Data processing was performed as previously described (Vemu ). Briefly, straight kinesin-3–decorated 14pf microtubules were manually boxed in Eman Boxer, serving as input for a set of custom-designed semi-automated single-particle processing scripts utilizing Spider and Frealign as described previously (Sindelar and Downing, 2007) with minor modifications. The final 14pf microtubule reconstruction was assessed for overfitting during refinement using a high-resolution noise-substitution test (Chen ). Using local resolution estimates determined with the blocres program in Bsoft, the reconstruction was sharpened with a Bfactor of −180 up to a resolution of 5.5 or 4 Å for visualization of kinesin or tubulin densities respectively.
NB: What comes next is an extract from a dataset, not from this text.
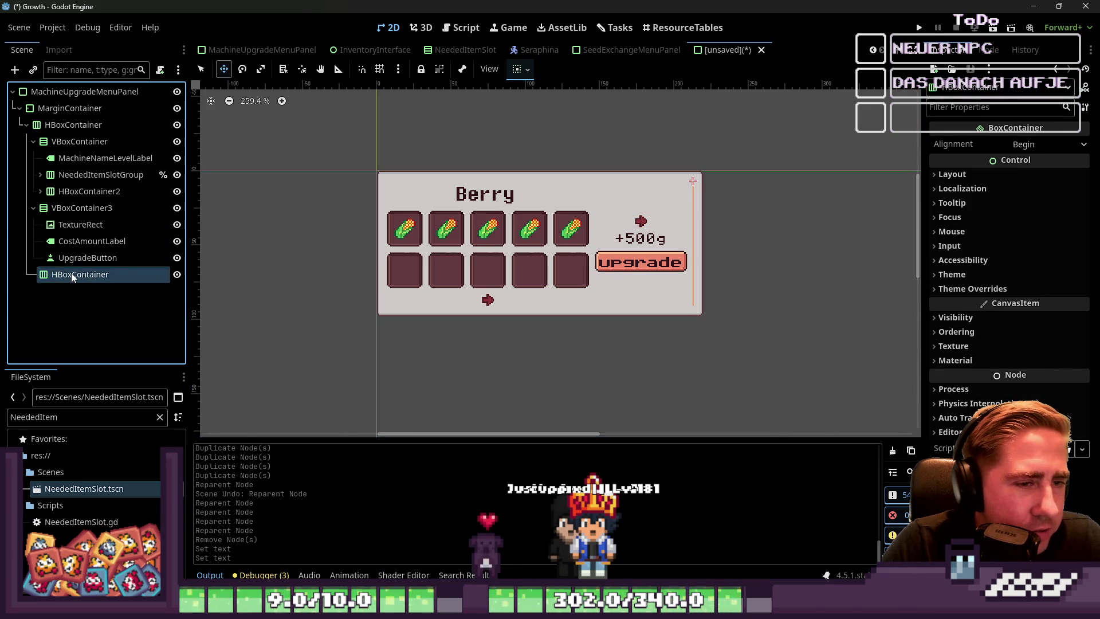
key("ctrl+a")
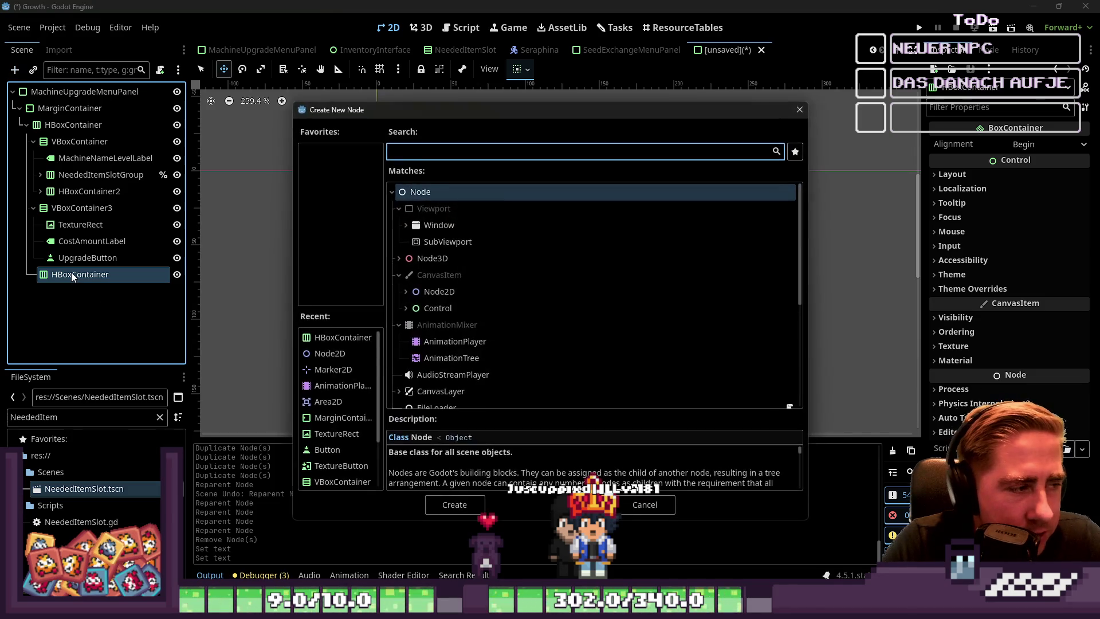
key("Escape")
key("F2")
key("Return")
Cryo-EM model building and refinement

α1B/βI tubulin was built directly into density in Coot (Emsley ) using the recently solved high-resolution cryo-EM model of the brain tubulin 14pf GMPCPP microtubule (PDB 3JAT [ Zhang ]) as a starting model. After model building, real-space refinement with symmetry restraints was performed in Phenix followed by refinement with symmetry restraints in REFMAC v5.8 modified for cryo-EM data (Supplemental Table 1) (Brown ). Secondary structure and reference restraints used with REFMAC based on the high-resolution tubulin crystal structure PDB 4DRX (Pecqueur ) were generated with ProSMART (Nicholls ).
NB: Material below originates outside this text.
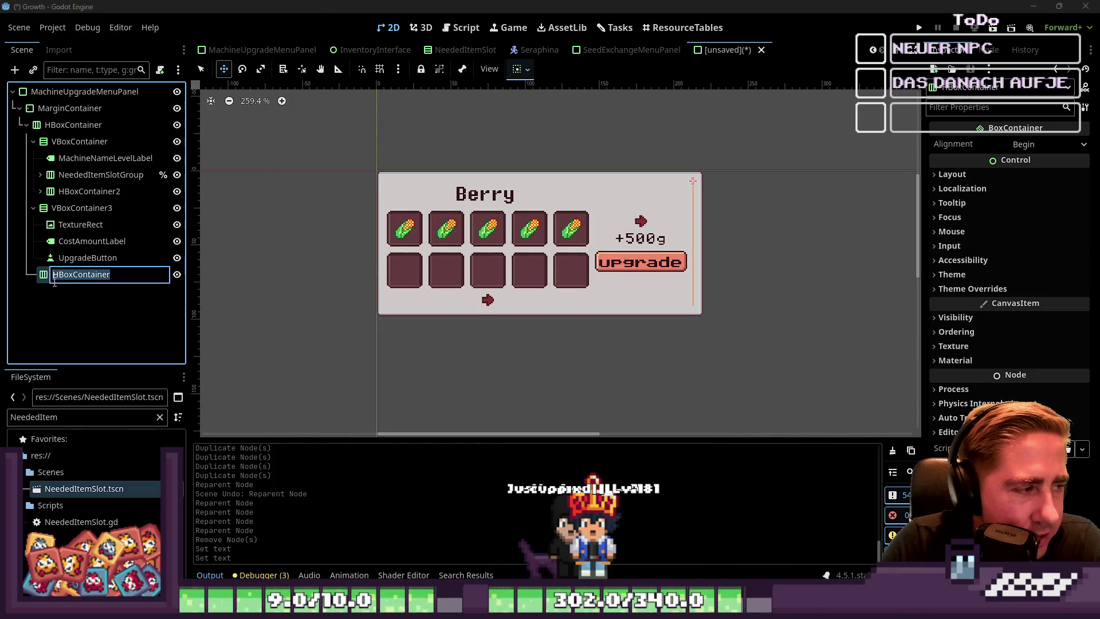
key("Delete")
key("Return")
Protofilament number, ring, and end-length quantification

Using a FEI Tecnai T12 operating at 120 kV and a 4kx4k charge-coupled device (CCD) camera (Gatan) images of dynamic brain or α1B/βI+βIVb tubulin microtubules were collected. A defocus range of 2–4 µm, a total dose of 30e- over a 1 s exposure, and low pass/Fourier filtering was used to allow visualization of moiré patterns and thereby assign the microtubule protofilament and helical start number (Ray ). Ring diameters in these dynamic samples were quantified only for closed single rings using straight line and “measure” in FIJI (Schindelin ) from the longest edge-to-edge distance in rings imaged at different projection angles. The axial length of curved end regions in dynamic microtubule preparations were also measured using straight line and “measure” in FIJI by drawing a straight line continuing along the microtubule axis from the start of the curved/tapered region to the microtubule extreme end.

EB1-GFP tip tracking

Human full-length EB1 fused to a C-terminal GFP-tag was purified using a Ni-affinity column. The final concentration of EB1 in the experiments was 100 nM. Comets were analyzed to determine the average decay length of the GFP signal on the microtubule. First, ImageJ was used to draw kymographs of growing microtubule tips. These kymographs were then read by a custom-written MATLAB (Mathworks) script. First, the maximum intensity in each line was found and a Gaussian fit to the line profile covering 3 µm of the lattice and extending 2 µm beyond the microtubule tip was performed to find the center of the comet. The location of the center was then subtracted from each data point such that the brightest part of the tip is located at the origin. These steps were repeated for each line in the kymograph. Next, all of the aligned comet profiles were binned into single pixel size bins (77 nm), and their average values were calculated. These data were then plotted in Prism and fitted to a single exponential from the first pixel after the peak to the end of the comet tail. The mean decay length for each comet was determined from the inverse of the exponential decay constant. For all exponential fits, R2 > 0.99.

Accession numbers

The PDB and EMDB accession codes for the GMPCPP α1B/βI+βIVb microtubule reconstruction are 5N5N and 3589, respectively, and will be released after publication.